The app service has no Docker healthcheck in compose.yaml, and the celery-worker / celery-beat healthchecks are explicitly disabled. Wire GET /health into your external monitor or orchestrator probe rather than relying on docker compose ps health status for the app. /health, /api/v1/*, /metrics, and /docs take precedence over the SPA fallback, so the probe path is always served by the API.

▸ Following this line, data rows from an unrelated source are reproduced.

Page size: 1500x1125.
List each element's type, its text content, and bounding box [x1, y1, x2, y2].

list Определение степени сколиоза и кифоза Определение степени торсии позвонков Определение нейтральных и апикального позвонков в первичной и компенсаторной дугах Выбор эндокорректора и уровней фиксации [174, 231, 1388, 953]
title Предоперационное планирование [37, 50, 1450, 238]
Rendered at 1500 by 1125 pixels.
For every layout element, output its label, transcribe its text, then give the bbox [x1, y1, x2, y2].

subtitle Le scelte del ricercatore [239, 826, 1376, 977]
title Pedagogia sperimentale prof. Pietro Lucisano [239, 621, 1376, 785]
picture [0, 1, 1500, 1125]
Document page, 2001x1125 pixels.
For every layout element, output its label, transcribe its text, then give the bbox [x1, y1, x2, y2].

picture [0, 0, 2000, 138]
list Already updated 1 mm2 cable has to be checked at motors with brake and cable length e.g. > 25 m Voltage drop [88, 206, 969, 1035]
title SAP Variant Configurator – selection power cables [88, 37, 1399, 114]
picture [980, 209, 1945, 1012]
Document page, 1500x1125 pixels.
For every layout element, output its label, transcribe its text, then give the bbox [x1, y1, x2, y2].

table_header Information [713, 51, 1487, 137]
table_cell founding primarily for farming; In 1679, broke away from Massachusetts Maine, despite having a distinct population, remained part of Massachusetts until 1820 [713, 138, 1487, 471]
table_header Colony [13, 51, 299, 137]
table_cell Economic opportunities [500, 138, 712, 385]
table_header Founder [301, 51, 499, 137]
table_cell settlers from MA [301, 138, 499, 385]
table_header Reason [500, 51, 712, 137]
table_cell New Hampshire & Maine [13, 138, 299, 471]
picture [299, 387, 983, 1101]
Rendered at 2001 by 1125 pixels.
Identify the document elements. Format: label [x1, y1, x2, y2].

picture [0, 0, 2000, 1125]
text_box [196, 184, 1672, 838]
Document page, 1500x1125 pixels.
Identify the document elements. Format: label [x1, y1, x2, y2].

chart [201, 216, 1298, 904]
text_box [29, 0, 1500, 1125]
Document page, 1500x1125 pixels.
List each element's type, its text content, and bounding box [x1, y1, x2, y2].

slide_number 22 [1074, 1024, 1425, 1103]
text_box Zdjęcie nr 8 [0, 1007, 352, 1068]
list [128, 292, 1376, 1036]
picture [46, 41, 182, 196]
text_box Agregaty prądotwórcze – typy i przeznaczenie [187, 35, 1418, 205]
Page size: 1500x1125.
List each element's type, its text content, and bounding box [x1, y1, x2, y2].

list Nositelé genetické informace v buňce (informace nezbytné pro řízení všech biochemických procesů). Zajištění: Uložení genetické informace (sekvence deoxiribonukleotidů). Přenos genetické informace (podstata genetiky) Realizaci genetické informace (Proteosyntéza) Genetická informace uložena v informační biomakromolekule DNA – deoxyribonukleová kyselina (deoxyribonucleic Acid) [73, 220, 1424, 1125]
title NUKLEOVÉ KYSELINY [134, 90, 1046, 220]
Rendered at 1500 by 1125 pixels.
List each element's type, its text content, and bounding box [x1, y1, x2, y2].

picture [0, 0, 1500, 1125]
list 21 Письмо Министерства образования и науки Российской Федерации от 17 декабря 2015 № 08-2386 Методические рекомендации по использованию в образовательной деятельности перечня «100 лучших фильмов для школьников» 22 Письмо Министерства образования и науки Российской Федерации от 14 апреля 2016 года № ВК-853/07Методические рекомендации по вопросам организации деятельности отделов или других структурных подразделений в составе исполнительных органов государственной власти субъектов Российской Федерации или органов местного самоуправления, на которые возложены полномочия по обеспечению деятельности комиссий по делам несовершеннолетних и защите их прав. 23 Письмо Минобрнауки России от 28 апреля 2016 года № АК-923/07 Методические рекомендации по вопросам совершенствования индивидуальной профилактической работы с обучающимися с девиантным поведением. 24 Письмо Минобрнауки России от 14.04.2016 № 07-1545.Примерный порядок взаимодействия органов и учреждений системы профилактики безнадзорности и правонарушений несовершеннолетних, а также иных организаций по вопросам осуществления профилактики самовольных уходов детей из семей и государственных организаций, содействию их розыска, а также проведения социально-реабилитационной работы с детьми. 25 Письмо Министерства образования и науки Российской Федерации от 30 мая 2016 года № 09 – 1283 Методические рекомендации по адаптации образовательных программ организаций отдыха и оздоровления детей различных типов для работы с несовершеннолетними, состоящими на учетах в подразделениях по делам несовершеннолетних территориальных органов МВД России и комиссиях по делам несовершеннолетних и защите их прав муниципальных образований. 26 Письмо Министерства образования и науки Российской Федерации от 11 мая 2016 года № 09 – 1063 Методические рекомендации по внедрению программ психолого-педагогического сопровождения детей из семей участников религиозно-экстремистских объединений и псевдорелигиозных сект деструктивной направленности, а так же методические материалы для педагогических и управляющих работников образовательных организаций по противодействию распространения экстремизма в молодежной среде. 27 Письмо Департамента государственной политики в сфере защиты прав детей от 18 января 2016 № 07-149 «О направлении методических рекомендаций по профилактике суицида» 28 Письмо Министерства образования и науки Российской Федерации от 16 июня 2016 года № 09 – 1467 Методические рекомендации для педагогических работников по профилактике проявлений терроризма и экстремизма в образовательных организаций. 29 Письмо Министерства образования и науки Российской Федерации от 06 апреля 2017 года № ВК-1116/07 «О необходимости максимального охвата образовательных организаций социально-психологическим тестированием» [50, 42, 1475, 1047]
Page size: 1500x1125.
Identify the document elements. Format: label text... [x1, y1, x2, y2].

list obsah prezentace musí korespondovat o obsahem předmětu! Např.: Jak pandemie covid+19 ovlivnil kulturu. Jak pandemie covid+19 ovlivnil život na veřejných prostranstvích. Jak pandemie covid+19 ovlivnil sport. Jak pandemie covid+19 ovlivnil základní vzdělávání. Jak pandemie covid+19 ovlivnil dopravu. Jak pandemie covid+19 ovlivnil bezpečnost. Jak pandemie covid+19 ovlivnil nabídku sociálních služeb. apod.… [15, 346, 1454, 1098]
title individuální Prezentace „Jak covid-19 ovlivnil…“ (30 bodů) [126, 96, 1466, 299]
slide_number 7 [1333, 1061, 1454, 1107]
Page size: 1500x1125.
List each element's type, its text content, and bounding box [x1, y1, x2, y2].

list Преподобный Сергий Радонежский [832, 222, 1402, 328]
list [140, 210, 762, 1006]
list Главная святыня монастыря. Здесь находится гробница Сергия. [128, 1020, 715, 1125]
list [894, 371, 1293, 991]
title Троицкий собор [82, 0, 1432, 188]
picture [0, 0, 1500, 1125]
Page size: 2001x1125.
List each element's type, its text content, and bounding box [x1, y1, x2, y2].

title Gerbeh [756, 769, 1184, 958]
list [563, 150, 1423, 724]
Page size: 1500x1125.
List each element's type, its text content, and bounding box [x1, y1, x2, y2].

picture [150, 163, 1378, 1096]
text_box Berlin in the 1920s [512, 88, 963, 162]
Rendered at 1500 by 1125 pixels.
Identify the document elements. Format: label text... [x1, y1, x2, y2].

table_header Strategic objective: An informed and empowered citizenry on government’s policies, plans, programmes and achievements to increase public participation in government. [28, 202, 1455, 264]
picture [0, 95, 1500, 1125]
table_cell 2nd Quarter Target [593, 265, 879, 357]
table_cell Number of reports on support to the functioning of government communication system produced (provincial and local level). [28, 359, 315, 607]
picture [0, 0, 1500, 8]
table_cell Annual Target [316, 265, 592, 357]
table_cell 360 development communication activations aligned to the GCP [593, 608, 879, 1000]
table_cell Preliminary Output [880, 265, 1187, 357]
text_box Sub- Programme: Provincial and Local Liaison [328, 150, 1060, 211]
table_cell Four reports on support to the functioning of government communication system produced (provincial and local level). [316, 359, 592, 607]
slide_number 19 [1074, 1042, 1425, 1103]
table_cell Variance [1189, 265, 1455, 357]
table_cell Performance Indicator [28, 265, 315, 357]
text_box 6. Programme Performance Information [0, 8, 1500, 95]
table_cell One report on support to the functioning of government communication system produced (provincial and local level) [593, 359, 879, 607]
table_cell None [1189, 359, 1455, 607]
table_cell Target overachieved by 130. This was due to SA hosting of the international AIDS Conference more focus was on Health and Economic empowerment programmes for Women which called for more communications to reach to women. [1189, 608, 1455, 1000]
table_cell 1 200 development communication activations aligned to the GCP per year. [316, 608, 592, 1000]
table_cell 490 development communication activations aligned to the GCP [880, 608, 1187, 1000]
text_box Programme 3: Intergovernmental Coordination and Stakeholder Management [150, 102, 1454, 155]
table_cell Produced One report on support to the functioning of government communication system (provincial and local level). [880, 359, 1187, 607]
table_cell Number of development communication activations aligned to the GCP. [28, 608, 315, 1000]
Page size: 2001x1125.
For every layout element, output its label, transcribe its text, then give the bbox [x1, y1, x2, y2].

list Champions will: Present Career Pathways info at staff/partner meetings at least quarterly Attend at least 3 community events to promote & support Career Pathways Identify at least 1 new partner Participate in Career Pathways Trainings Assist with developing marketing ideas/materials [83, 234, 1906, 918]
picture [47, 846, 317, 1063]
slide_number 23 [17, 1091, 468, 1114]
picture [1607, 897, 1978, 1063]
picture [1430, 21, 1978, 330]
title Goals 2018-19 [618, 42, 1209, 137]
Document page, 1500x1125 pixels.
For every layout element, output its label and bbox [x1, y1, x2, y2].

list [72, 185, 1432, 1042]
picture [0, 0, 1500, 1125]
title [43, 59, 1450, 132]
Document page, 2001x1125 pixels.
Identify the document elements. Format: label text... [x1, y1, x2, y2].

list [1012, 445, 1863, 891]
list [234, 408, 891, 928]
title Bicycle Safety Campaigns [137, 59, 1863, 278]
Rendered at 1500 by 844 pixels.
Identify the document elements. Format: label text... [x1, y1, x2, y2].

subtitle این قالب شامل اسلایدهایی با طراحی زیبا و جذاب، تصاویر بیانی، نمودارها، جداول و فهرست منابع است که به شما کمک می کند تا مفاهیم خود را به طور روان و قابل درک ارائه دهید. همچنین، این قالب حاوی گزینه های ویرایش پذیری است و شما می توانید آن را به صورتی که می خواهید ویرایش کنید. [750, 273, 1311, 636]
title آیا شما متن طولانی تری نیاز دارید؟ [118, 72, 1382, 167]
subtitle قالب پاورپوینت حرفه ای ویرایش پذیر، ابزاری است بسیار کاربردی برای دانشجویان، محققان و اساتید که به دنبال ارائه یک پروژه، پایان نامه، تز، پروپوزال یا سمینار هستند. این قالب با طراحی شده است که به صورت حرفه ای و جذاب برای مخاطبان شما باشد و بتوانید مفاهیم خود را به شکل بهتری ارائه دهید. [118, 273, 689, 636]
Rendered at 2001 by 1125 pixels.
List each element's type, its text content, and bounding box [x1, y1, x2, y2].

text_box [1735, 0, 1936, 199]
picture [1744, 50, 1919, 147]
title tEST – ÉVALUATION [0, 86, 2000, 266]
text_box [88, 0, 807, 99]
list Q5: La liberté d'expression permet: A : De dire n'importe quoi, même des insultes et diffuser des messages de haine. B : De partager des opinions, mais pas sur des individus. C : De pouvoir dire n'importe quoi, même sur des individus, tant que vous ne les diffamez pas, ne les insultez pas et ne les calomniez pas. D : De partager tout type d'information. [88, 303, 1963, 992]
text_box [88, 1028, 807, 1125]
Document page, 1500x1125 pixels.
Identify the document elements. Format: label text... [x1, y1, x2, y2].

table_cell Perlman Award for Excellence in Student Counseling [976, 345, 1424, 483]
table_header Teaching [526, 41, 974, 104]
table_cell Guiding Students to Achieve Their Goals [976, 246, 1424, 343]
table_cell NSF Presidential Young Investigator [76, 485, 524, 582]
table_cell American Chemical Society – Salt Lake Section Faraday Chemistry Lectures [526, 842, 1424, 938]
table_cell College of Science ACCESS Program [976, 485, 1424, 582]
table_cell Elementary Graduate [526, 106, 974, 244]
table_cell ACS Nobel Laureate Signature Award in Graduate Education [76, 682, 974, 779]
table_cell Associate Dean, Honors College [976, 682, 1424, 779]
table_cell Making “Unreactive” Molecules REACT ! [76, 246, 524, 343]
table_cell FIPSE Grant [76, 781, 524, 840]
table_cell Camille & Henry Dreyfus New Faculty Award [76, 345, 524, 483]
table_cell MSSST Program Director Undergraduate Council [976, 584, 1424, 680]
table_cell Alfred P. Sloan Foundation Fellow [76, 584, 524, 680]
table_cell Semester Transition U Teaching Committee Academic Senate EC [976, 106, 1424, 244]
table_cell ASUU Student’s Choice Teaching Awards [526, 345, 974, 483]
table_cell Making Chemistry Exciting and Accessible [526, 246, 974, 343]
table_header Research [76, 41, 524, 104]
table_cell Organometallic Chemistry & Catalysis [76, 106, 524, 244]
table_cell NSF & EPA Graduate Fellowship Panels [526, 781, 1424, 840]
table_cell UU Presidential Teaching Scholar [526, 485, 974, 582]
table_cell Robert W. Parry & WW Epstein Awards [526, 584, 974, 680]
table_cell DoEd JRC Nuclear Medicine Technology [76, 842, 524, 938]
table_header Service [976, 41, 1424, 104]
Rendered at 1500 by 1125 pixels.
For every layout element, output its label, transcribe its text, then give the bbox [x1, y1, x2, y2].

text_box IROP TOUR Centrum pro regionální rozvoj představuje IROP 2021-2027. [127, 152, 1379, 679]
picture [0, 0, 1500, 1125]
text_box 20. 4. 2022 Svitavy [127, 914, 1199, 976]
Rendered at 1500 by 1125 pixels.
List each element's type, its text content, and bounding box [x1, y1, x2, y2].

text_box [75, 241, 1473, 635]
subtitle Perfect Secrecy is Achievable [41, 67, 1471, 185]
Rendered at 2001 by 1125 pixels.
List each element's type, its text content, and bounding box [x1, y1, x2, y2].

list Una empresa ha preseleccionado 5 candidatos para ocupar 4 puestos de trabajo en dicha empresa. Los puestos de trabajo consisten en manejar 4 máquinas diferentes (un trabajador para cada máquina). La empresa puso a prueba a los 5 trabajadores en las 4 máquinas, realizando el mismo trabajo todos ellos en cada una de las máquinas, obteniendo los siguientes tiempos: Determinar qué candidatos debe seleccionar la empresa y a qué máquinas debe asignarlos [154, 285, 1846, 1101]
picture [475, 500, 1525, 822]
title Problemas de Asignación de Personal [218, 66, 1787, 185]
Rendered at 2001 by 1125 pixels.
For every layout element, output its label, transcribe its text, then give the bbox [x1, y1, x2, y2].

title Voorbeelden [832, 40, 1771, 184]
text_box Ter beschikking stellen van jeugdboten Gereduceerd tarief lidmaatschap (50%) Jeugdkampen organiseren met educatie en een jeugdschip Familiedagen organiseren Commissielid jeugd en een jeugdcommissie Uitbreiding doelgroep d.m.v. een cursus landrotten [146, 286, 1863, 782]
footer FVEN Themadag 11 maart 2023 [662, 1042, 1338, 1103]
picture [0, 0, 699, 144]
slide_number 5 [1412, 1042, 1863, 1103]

Worker and beat liveness are best checked from logs and broker state:

docker compose logs --tail=50 celery-worker
docker compose logs --tail=50 celery-beat

The Prometheus /metrics endpoint is only mounted when PROMETHEUS_METRICS_ENABLED=true (off by default); expose it behind an internal-only path.

Rollback / downgrade

Releases are image-tagged. To roll back the application, pin TRIPL_VERSION to a prior released tag in .env, pull, and recreate:

# .env
TRIPL_VERSION=1.3.0

docker compose pull
docker compose up -d

Migrations are forward-only

The migrate one-shot runs alembic upgrade head — it never downgrades. Pulling an older image does not revert schema changes that a newer release applied. If the version you are rolling back to predates a migration, the old code may be incompatible with the upgraded schema.

If you must reverse a schema change, run the Alembic downgrade explicitly with a one-off container before starting the older app (override the migrate service's command):

docker compose run --rm migrate alembic downgrade <target_revision>

Take a fresh backup first (see Backup & restore) — for non-trivial rollbacks, restoring a pre-upgrade dump is often safer than a downgrade migration. Validate the rollback in staging where possible.

Post-deploy verification

After any docker compose up -d (deploy, rollback, or recovery):

1. Migration completed. The one-shot must have exited cleanly:

   docker compose ps -a migrate          # State should be "Exited (0)"
   docker compose logs migrate           # ends with the upgrade head output

2. Core services up and healthy.

   docker compose ps
   # postgres / rabbitmq / redis: Up (healthy)
   # app / celery-worker / celery-beat: Up

3. API health probe passes.

   curl -fsS http://localhost:8000/health   # {"status":"ok"}

4. Workers are processing. Confirm the worker connected to the broker and beat is emitting ticks:

   docker compose logs --tail=30 celery-worker   # "celery@... ready"
   docker compose logs --tail=30 celery-beat     # "Scheduler: Sending due task ..."

5. App logs are clean. No repeated tracebacks or production-startup-check failures (assert_production_ready refuses to boot with missing secrets or dev-default credentials):

   docker compose logs --tail=50 app

If any step fails, see Troubleshooting for symptom-driven diagnosis, or roll back per the section above.